Questions to ask before signing
- What's your monthly fee, and what does it include?
- What's outside the scope, and what does that cost on top?
- Who will I actually deal with day-to-day? (Often not the partner who pitched.)
- How long do you take to respond to emails? To complete year-end accounts?
- Do you handle bookkeeping, or do you want me to?
- Have you handled R&D claims / EMI / EIS / share schemes?
- What's your view on Making Tax Digital, and how does that affect me?
- Can I see a sample monthly management report?
- Who covers my work if my main contact is on leave?
- Do you offer fixed pricing, or is everything on the clock?
Red flags
- Vague pricing. "It depends" is fine for unusual work; for monthly compliance it should be a fixed number.
- No written engagement letter. Required by all professional bodies. Walk if it's not produced.
- Slow filing track record. Ask for stats on their on-time filing rate. A serious firm will know.
- Pressure to sign quickly. Real firms know you're going to compare them with at least one other. They'll give you time.
- Unfamiliarity with your software. If they don't already know the tool you use, they'll either learn it on your time or push you onto theirs.
What an accountant won't do
Even a great accountant is not your finance director, your bookkeeper, your CFO, or your business advisor. Be clear about the boundaries. If you need management accounts, forecasting, and capital strategy, that's a different brief — sometimes the same firm offers it; often it doesn't.
Compliance and advisory are also different categories of work. Compliance is what keeps the company legal: filings, accounts, VAT, payroll. Advisory is what helps the business make better decisions: tax planning, structure, share schemes, exit preparation. A good accountant offers both clearly priced; a weaker one mixes them and bills surprise hours.
Where Rajoka fits
Inside the Rajoka portfolio, RR Accountants handles accounting and tax advisory for UK founders and scaling businesses, and Verity Partners handles embedded back-office support — both as independent businesses with their own pricing and onboarding. The wider four-pillar model sets out where compliance sits in the operating stack a UK business needs.
Frequently asked questions
How much does a UK accountant cost for a small limited company?
Monthly compliance packages for a UK limited company typically run £80–£300 per month, covering year-end accounts, corporation tax return, confirmation statement, and director self-assessment. VAT, payroll, R&D claims, and advisory work are usually priced on top. Sole traders pay less; companies with payroll or VAT pay more.
ACCA vs ACA — which qualification matters more for UK founders?
Both are equivalent in legal standing for UK accounting and tax work. ACCA is more common in the UK SMB and advisory market; ACA is more common in audit and larger-business advisory. For a typical UK founder the choice between an ACCA-qualified firm and an ACA-qualified firm is a wash — fit, sector knowledge, and software competence matter more.
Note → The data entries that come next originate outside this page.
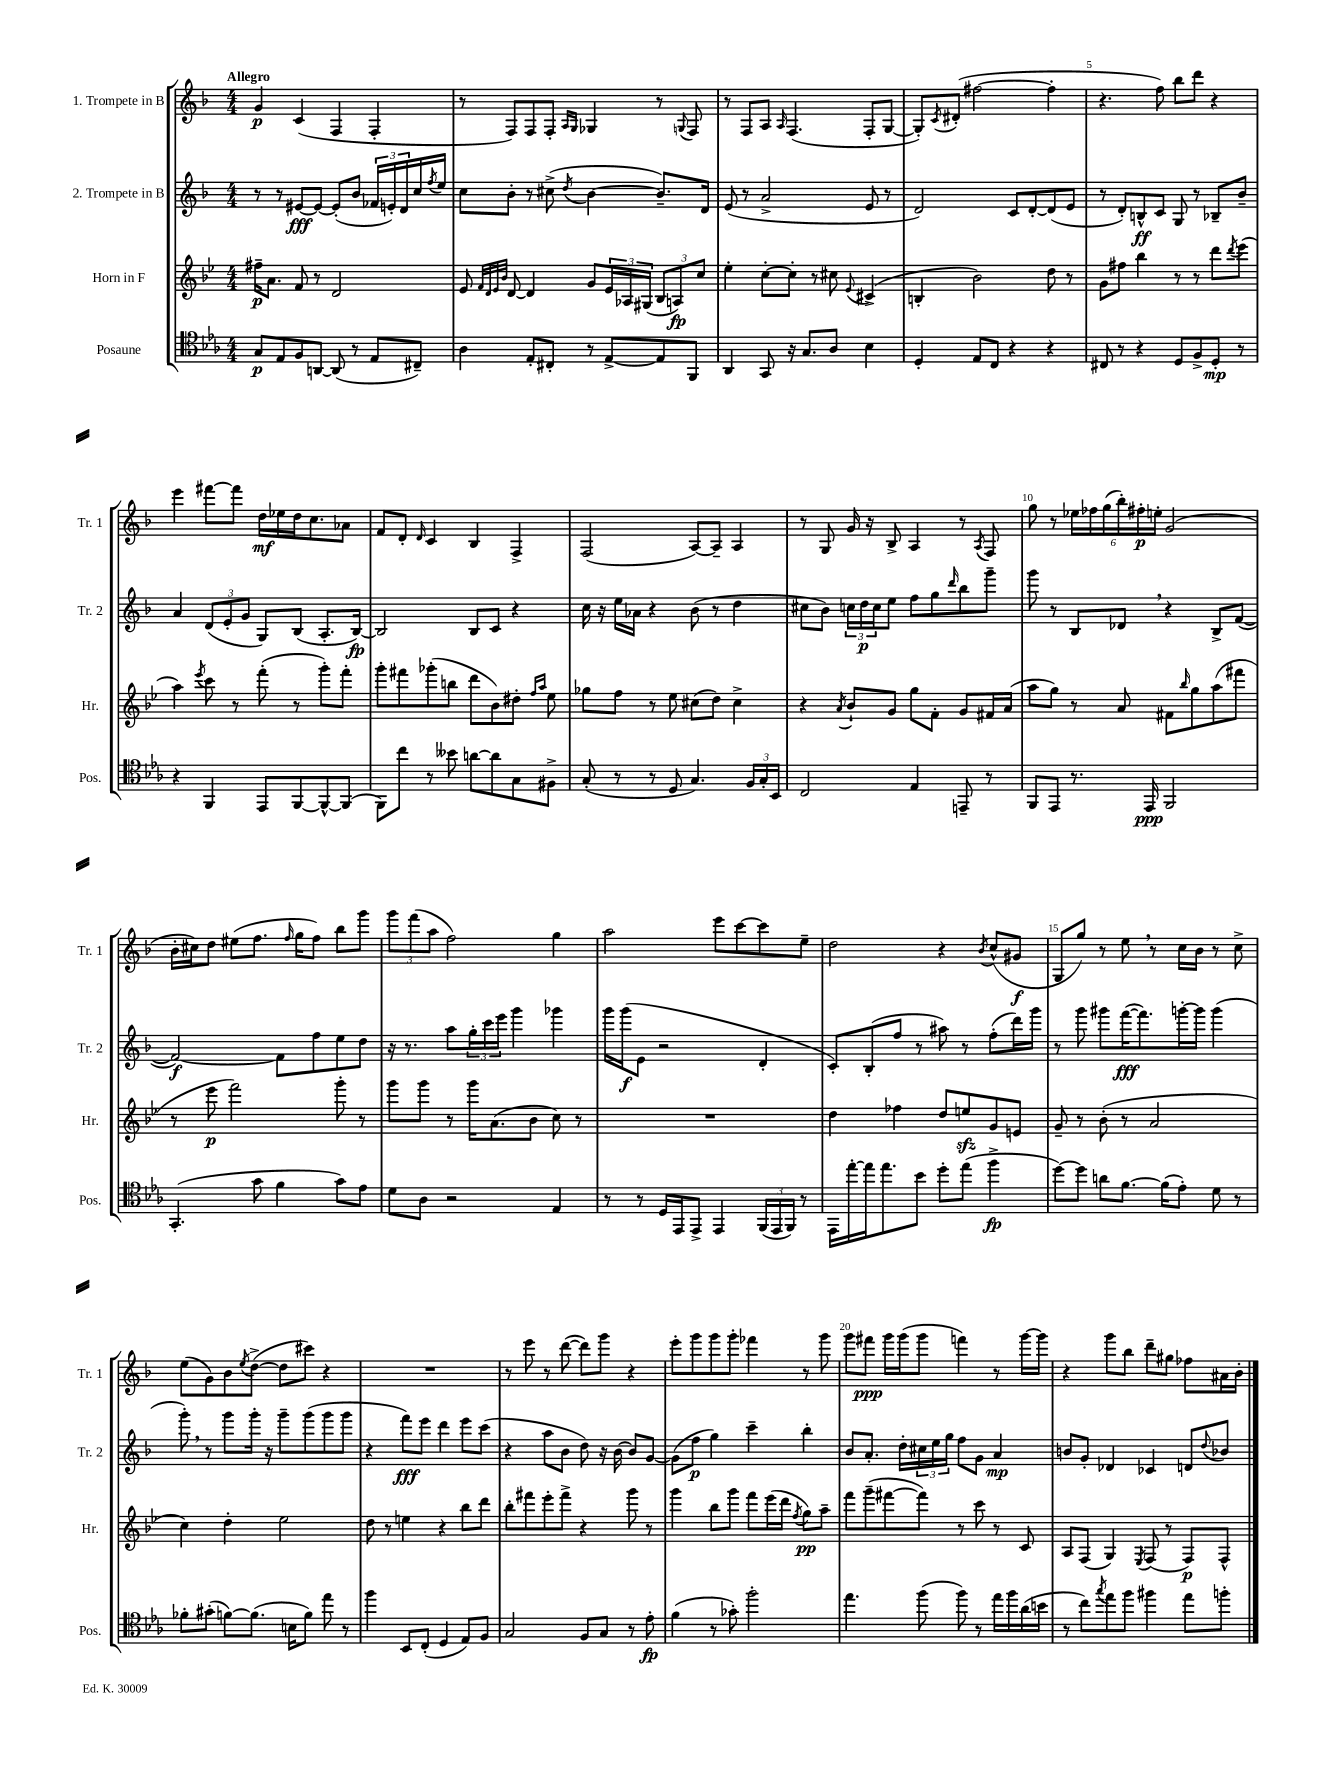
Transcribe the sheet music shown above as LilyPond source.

<<
\new StaffGroup <<
\new Staff = "s0" \with { instrumentName = "1. Trompete in B" shortInstrumentName = "Tr. 1" } {
    \clef treble \key f \major \numericTimeSignature \time 4/4 \tempo "Allegro"
    g'4\p c'4( f4 f4-. |
    r8 f8) f8 f8-. \grace { a16 g16 } ges4 r8 \appoggiatura { g8 } f8 |
    r8 f8 a8 \grace { a16 } f4.( f8-. g8~ |
    g8-.) \acciaccatura { c'8 } dis'8-.( fis''2~ fis''4-. |
    r4. f''8) bes''8 d'''8 r4 |
    e'''4 fis'''8~ fis'''8 d''16\mf ees''16 d''16 c''8. aes'8 |
    f'8 d'8-. \grace { d'16 } c'4 bes4 f4-> |
    f2( a8~) a8-- a4 |
    r8 g8 g'16 r16 bes8-> a4 r8 \acciaccatura { a8 } f8 |
    g''8 r8 \tuplet 6/4 { ees''16 fes''16 g''16( bes''16-.) fis''16-.\p e''16-. } g'2( |
    bes'16-. cis''16) d''8 eis''8( f''8. \grace { f''16 } g''16 f''8) bes''8 g'''8 |
    \tuplet 3/2 { g'''8 f'''8( a''8 } f''2) g''4 |
    a''2 e'''8 c'''8~ c'''8 e''8-- |
    d''2 r4 \acciaccatura { bes'8 } c''8-^( gis'8\f |
    g8 g''8) r8 e''8 \breathe r8 c''16 bes'16 r8 c''8-> |
    e''8( g'8) bes'8 \acciaccatura { e''8 } d''8~->( d''8 cis'''8) r4 |
    R1 |
    r8 e'''8 r8 d'''8~( d'''8) g'''8 r4 |
    e'''8-. g'''8 g'''8 g'''8-. fes'''4 r8 g'''8 |
    g'''8 fis'''8\ppp g'''16 g'''16( g'''8 f'''4) r8 g'''16~ g'''16 |
    r4 g'''8 bes''8 d'''8-- gis''8 fes''8 ais'16 bes'16-. \bar "|." |
}
\new Staff = "s1" \with { instrumentName = "2. Trompete in B" shortInstrumentName = "Tr. 2" } {
    \clef treble \key f \major \numericTimeSignature \time 4/4
    r8 r8 eis'8~\fff eis'8~ eis'8-.( bes'8 \tuplet 3/2 { fes'16 e'16-.) d'16 } c''16 \acciaccatura { f''8 } e''16 |
    c''8 bes'8-. r8 cis''8->( \acciaccatura { d''8 } bes'4~ bes'8.--) d'16 |
    e'8( r8 a'2-> e'8 r8 |
    d'2) c'8 d'8~-. d'8( e'8 |
    r8 d'8-.) b8-^\ff c'8 g8 r8 bes8-- bes'8-- |
    a'4 \tuplet 3/2 { d'8( e'8-. g'8 } g8) bes8( a8.-. bes16~\fp) |
    bes2 bes8 c'8 r4 |
    c''16 r16 e''16 aes'16 r4 bes'8( r8 d''4 |
    cis''8 bes'8) \tuplet 3/2 { c''16 d''16\p c''16 } e''8 f''8 g''8 \grace { d'''16 } bes''8 g'''8-- |
    g'''8 r8 bes8 des'8 \breathe r4 bes8-> f'8~( |
    f'2~\f) f'8 f''8 e''8 d''8 |
    r16 r8. a''8 \tuplet 3/2 { g''16-. c'''16 e'''16 } g'''4 ges'''4 |
    g'''16 g'''16\f( e'8 r2 d'4-. |
    c'8-.) bes8-.( f''8 r8 ais''8) r8 f''8-.( d'''16) g'''16 |
    r8 g'''8 gis'''8 f'''16~\fff( f'''8.) g'''16~-. g'''16 g'''4( |
    g'''8-.) \breathe r8 g'''8 g'''16-. r16 g'''8-- g'''8( g'''8 g'''8 |
    r4 f'''8\fff) e'''8 d'''4 e'''8 c'''8( |
    r4 a''8 bes'8 d''8) r16 bes'16~ bes'8 g'8~ |
    g'8( f''8\p g''4) c'''4-- bes''4-. |
    bes'8 a'8.-. d''16-. \tuplet 3/2 { cis''16 e''16 g''16 } f''8 g'8 a'4\mp |
    b'8 g'8-. des'4 ces'4 d'8 \appoggiatura { d''8 } bes'8 \bar "|." |
}
\new Staff = "s2" \with { instrumentName = "Horn in F" shortInstrumentName = "Hr." } {
    \clef treble \key bes \major \numericTimeSignature \time 4/4
    fis''16--\p a'8. f'8 r8 d'2 |
    ees'8 \grace { f'32 d'32 ees'32 bes'32 } d'8~ d'4 g'8 \tuplet 3/2 { ees'16 aes16 gis16( } \tuplet 3/2 { bes8 a8\fp) c''8 } |
    ees''4-. c''8~-. c''8-. r8 cis''8 \appoggiatura { ees'8 } cis'4->( |
    b4-. bes'2) d''8 r8 |
    g'8 fis''8 bes''4 r8 r8 d'''8 \acciaccatura { d'''8 } ees'''8( |
    a''4) \acciaccatura { ees'''8 } c'''8 r8 f'''8-.( r8 g'''8-.) f'''8-. |
    g'''8-. fis'''8 ges'''8-.( b''8 d'''8 bes'8) dis''8-. \grace { f''16 a''16 } ees''8 |
    ges''8 f''8 r8 ees''8 cis''8( d''8) cis''4-> |
    r4 \acciaccatura { a'8 } bes'8-! g'8 g''8 f'8-. g'8 fis'16 a'16( |
    a''8 g''8) r8 a'8 fis'8 \grace { bes''16 } g''8 a''8( fis'''8 |
    r8 ees'''8\p f'''2) g'''8-. r8 |
    g'''8 g'''8 r8 g'''16 a'8.( bes'8 c''8) r8 |
    R1 |
    d''4 fes''4 d''8 e''8\sfz g'8 e'8 |
    g'8-- r8 bes'8-.( r8 a'2 |
    c''4) d''4-. ees''2 |
    d''8 r8 e''4 r4 bes''8 d'''8 |
    bes''8-. fis'''8 ees'''8-. fis'''8-> r4 g'''8 r8 |
    g'''4 bes''8 g'''8 f'''8 ees'''16( d'''16 \acciaccatura { f''8 } g''8\pp) a''8-- |
    f'''8 g'''8--( fis'''8~ fis'''8) r8 c'''8 r8 c'8 |
    a8 f8( g4) \acciaccatura { ees8 } f8( r8 f8\p) f8-^ \bar "|." |
}
\new Staff = "s3" \with { instrumentName = "Posaune" shortInstrumentName = "Pos." } {
    \clef tenor \key ees \major \numericTimeSignature \time 4/4
    g8\p ees8 f8 a,8~ a,8( r8 ees8 cis8--) |
    aes4 ees8-. cis8-. r8 ees8~-> ees8 f,8 |
    aes,4 g,8 r16 g8. aes8 bes4 |
    d4-. ees8 c8 r4 r4 |
    cis8 r8 r4 d8 f8-> d8-.\mp r8 |
    r4 f,4 ees,8 f,8~ f,8~-^ f,8( |
    f,8) c''8 r8 beses'8 a'8~ a'8 g8 fis8-> |
    g8-.( r8 r8 d8 g4.) \tuplet 3/2 { f16 g16-. bes,16 } |
    c2 ees4 e,8-- r8 |
    f,8 ees,8 r8. ees,16\ppp f,2 |
    g,4.-.( g'8 f'4 g'8) ees'8 |
    d'8 aes8 r2 ees4 |
    r8 r8 d16 ees,16 ees,8-> ees,4 \tuplet 3/2 { f,16( ees,16 f,16) } r8 |
    ees,16 ees''16~-. ees''16 ees''8. bes'8 d''8-. ees''8( f''4->\fp |
    d''8~) d''8 a'8 f'8.~ f'16( ees'8-.) d'8 r8 |
    fes'8-. gis'8-.( f'8~) f'8.( b16 f'8) ees''8 r8 |
    f''4 bes,8 c8-.( d4 ees8) f8 |
    g2 f8 g8 r8 ees'8-.\fp |
    f'4( r8 ges'8-.) f''2-. |
    ees''4. f''8( f''8) r8 ees''16 f''16 aes'16( b'16 |
    r8 c''8) \acciaccatura { g''8 } ees''8 f''8 fis''4 ees''8 f''8-. \bar "|." |
}
>>
>>
\layout { \context { \Score \override BarNumber.break-visibility = ##(#f #t #t) barNumberVisibility = #(every-nth-bar-number-visible 5) } }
Do I need an accountant to file my own UK company accounts?
Legally no — the directors can file the company's accounts themselves. In practice, almost all UK limited companies use an accountant because the accounts and corporation tax return must be in iXBRL format, late filings carry penalties, and the rules change frequently. A typical compliance package costs less than the time a non-specialist would spend self-filing.
When should I switch accountants?
If filings are late, queries take days to answer, software is being avoided, or the firm doesn't understand a structure your business actually needs (R&D, EIS, share schemes), it is time to move. Switching is administratively straightforward — the new firm sends a professional clearance letter to the old one, and the old firm transfers the records.